When you purchase a home in Canada with less than 20% down through an institutional lender, you will have to get default insurance; your loan will be insured through CMHC (Canadian Mortgage and Housing Corp.), Genworth Financial Canada or Canada Guaranty Mortgage Insurance Company (unless the loan is a sub-prime loan). The role of the insurer is to guarantee the loan so the bank/lender is protected from default. The simplest way to explain this is an example: if you wanted to borrow 95% of the value of a home, no bank would lend it to you; the loan is too high risk. However once the lender has the backing of an insurer they are no longer at risk so they will be more comfortable lending you the money. The whole concept behind mortgage insurance is to get more Canadians into owning their own homes.

The percentage of the insurance premium varies depending on a number of factors; down payment, program needed and length of amortization.
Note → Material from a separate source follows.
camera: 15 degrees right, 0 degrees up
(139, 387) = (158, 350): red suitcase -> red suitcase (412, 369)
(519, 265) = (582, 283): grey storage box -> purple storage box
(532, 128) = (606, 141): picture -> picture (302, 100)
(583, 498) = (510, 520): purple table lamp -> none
The insurers review the risk they would be exposed to by the loan and then price the insurance accordingly based their set programs. For example if you are purchasing with 5% down and you have a salaried position, your insurance would be 2.75% of the mortgage amount (with a 25 year amortization). If you are self employed and you need a stated income product (don't show enough income on paper), your insurance would be much higher even with the required 10% down.

Generally most new home buyers opt to add the insurance on to their mortgage; however you can pay for it up front if you choose. The best way to think of mortgage insurance is as a necessary evil; everyone with less than 20% down payment has to pay it. Understanding the role of mortgage insurance and the benefit it provides all homeowners, makes it a little easier to accept however.